Je prends un jeans qui me va mais qui peut souffrir sans que je fasse une psychose de quatre jours (ce serait bête, juste le temps que le festival soit fini). Et surtout des tops mignons, à bretelles, un peu décolletés si j'aime ça, histoire de toujours ressembler à une fille. Des baskets convenables feront l'affaire: confo et seyant, punt aan de lijn. Dernier conseil: pas de vêtements trop moulants non plus, c'est frites burgers et bière au programme, pas de quoi avoir un ventre plat à exhiber à tout va.
3. Je me prépare au fait que ce ne sera pas l'endroit pour le make-up.Et donc, j'anticipe, et je fais au mieux pour ne pas avoir une mine de vieux lavabo plein de calcaire. Au programme: un bon scrub/gommage du visage quelques jours avant le départ, pour désincruster à fond. On hydrate et on donne tous les petits soins qu'on ne pourra pas faire sur place au camping entre les mecs. Et enfin, on se tartine d'auto-bronzant progressivement pour être un peu bronzée le jour du départ. Le but: ne pas avoir besoin de fond de teint ou de terre de soleil, et surtout ne pas perdre du temps ni passer pour une nunuche qui se maquille. On pense aussi à s'épiler avant, sourcils compris, pour être nette. Le détail qui fait toute la différence.

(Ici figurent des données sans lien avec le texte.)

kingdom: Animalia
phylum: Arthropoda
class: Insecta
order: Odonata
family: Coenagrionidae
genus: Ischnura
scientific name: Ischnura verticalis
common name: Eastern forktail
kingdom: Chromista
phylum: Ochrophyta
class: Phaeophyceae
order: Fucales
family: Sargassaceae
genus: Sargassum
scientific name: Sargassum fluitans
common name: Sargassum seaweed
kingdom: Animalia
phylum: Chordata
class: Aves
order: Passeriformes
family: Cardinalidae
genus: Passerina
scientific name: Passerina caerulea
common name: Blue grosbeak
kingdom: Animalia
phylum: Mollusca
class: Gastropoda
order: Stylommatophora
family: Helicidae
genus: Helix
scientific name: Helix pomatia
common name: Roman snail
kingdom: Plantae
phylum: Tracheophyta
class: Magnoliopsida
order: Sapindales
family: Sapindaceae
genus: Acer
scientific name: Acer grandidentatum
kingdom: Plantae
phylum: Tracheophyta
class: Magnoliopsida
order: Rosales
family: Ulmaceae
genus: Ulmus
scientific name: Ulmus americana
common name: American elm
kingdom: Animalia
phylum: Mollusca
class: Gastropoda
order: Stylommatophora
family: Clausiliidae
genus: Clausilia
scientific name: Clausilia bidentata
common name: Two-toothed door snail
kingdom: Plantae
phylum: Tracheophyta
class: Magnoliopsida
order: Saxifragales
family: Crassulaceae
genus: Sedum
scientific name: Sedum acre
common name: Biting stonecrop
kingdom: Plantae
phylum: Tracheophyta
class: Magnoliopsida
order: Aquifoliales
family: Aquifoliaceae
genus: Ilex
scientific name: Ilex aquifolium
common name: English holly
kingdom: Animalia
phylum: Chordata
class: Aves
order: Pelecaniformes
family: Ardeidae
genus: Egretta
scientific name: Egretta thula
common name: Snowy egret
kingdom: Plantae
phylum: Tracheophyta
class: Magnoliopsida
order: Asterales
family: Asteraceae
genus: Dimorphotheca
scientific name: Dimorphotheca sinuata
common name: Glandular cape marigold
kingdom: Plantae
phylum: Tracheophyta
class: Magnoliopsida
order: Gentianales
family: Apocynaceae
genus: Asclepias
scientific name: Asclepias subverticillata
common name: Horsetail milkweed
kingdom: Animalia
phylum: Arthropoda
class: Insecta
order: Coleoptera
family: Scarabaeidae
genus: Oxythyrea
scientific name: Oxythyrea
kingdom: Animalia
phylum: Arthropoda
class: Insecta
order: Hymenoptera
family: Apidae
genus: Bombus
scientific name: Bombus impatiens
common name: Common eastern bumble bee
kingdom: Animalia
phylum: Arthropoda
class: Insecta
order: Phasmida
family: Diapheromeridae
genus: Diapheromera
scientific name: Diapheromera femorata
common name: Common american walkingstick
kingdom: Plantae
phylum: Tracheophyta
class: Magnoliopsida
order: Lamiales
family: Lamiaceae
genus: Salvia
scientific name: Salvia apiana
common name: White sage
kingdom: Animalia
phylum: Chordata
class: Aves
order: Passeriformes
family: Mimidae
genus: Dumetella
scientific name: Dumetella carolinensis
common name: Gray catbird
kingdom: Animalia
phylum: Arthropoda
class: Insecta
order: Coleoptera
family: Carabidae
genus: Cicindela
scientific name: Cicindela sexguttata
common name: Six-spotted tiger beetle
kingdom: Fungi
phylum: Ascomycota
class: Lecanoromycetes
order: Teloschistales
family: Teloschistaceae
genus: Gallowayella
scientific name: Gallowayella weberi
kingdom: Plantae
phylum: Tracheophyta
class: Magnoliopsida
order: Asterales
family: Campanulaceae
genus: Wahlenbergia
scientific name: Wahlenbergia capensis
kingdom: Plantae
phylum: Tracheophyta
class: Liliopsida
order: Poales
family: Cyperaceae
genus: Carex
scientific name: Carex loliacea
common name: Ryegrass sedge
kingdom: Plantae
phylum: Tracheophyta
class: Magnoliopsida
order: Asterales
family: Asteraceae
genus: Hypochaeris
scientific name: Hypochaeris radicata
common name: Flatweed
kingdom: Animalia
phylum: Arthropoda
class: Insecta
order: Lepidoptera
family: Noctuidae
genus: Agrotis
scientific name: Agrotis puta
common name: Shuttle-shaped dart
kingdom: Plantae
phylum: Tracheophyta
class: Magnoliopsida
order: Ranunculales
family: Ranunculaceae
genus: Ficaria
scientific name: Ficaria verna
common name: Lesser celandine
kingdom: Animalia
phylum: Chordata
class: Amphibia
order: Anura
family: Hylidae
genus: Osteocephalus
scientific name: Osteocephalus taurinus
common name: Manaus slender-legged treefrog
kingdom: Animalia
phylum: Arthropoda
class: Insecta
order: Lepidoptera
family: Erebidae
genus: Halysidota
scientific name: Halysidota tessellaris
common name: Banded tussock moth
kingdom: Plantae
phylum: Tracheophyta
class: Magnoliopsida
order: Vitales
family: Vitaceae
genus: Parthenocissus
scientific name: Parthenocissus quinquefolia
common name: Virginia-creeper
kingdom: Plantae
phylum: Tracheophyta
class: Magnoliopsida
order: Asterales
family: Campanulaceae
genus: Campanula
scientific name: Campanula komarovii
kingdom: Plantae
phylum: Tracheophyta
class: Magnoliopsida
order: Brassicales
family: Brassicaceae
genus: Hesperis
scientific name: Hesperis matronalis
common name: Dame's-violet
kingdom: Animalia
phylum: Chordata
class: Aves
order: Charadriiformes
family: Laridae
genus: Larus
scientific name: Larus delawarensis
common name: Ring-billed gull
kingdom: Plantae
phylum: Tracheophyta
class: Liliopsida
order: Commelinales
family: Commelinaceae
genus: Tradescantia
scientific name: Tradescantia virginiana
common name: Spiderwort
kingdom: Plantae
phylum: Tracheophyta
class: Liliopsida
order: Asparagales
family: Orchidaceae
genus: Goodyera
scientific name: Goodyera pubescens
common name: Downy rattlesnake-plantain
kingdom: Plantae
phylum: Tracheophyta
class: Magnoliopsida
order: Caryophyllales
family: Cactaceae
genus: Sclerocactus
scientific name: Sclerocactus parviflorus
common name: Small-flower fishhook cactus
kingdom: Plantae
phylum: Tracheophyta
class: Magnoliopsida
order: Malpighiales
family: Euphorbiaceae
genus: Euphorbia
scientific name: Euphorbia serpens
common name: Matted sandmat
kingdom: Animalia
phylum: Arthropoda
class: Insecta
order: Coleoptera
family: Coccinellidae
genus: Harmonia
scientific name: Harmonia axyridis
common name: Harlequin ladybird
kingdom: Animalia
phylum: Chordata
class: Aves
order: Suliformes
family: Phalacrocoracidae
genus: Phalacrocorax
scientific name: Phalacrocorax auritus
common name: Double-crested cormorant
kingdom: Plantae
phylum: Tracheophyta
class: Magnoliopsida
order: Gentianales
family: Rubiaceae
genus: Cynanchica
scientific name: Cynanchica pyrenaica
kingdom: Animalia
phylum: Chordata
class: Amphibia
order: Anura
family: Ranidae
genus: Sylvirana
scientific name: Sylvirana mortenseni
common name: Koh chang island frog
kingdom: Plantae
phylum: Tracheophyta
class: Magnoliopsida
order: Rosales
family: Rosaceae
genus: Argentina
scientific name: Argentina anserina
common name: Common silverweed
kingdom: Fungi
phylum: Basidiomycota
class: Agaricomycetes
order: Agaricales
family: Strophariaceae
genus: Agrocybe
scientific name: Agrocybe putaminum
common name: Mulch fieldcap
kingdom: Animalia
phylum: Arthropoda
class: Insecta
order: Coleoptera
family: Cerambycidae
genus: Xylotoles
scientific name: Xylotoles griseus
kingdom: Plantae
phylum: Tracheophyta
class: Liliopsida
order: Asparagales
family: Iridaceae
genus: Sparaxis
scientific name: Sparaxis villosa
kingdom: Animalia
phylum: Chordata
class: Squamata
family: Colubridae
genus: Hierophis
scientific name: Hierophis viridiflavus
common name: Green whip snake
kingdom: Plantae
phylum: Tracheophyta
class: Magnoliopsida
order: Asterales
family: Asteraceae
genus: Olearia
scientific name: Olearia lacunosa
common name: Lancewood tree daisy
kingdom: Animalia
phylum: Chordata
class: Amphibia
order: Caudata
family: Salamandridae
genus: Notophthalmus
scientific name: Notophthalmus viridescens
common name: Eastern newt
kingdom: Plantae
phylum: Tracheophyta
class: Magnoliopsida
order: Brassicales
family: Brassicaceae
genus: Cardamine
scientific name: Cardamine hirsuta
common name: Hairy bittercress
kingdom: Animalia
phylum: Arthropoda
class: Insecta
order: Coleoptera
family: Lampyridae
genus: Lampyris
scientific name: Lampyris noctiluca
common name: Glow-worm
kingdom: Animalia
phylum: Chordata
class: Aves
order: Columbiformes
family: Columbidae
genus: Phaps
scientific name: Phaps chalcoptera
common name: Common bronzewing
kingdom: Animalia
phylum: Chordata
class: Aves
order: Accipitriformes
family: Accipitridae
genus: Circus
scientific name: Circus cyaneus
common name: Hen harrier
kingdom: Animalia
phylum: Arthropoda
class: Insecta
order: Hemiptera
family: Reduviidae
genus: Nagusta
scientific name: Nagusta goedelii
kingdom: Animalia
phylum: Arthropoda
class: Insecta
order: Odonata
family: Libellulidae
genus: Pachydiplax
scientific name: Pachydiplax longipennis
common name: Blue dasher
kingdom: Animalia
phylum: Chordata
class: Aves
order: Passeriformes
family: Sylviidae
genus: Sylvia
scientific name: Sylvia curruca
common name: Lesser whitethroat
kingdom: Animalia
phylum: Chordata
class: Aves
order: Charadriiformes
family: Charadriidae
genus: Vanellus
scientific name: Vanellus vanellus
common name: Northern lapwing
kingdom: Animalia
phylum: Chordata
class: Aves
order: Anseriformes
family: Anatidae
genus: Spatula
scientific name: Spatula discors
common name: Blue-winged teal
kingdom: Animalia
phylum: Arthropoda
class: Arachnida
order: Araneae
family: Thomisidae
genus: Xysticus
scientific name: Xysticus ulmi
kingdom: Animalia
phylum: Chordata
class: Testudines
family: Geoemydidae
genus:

4. Je me fais une trousse efficace et minimaliste.Pas besoin de grand chose, ce ne sera pas un défilé. Mais tout de même de quoi être fraîche et se retaper la tête lors des lendemains difficiles. De quoi se laver, une eau micellaire pour un visage nickel en un clin d'oeil, un mini déo, une crème solaire non grasse (pour ne pas coller, vu que les douches sont comptées), des échantillons de parfum et de crème, et le tour est joué. Une brosse à dents complétée par des pastilles à la menthe, toujours utiles après un hamburger. Et les fameuses lingettes qui nettoient certes superficiellement mais qui sont une bénédiction dans ce genre d'endroit. Un peu d'organisation suffira. Ah oui, mes sparadraps, ça m'évitera de marcher comme une éclopée avec mes tongs, il y a plus sexy.
J'ajoute quelques médicaments, car les nausées et maux de ventre ne vont à personne. Et puis une flopée d'élastiques et de pinces à cheveux, que je prends soin d'utiliser pendant mon séjour. Le cheveux qui flotte au vent ok, quand on a le loisir de le laver et de le soigner. En l'occurrence, pas au festival, sous un soleil de plomb où se passer la main dans les cheveux signe notre arrêt de mort. Donc on attache dès le matin, et on n'y touche plus.
Enfin, je retiens qu'un peu de dignité reste l'ingrédient clé pour ne pas être effrayée au moment de découvrir le résumé du festival made in ce traître de Facebook. Si je bois trop, oui, j'aurai les yeux vitreux sur les photos, le tient jaune le lendemain, au moment de vomir entre deux tentes. C'est certain. Mais d'un autre côté, on est aussi là pour s'amuser et arrêter de s'analyser à la loupe, profitons-en. On s'arme de bonne humeur et de sourires à la pelle, c'est encore ce qui nous rend la plus belle.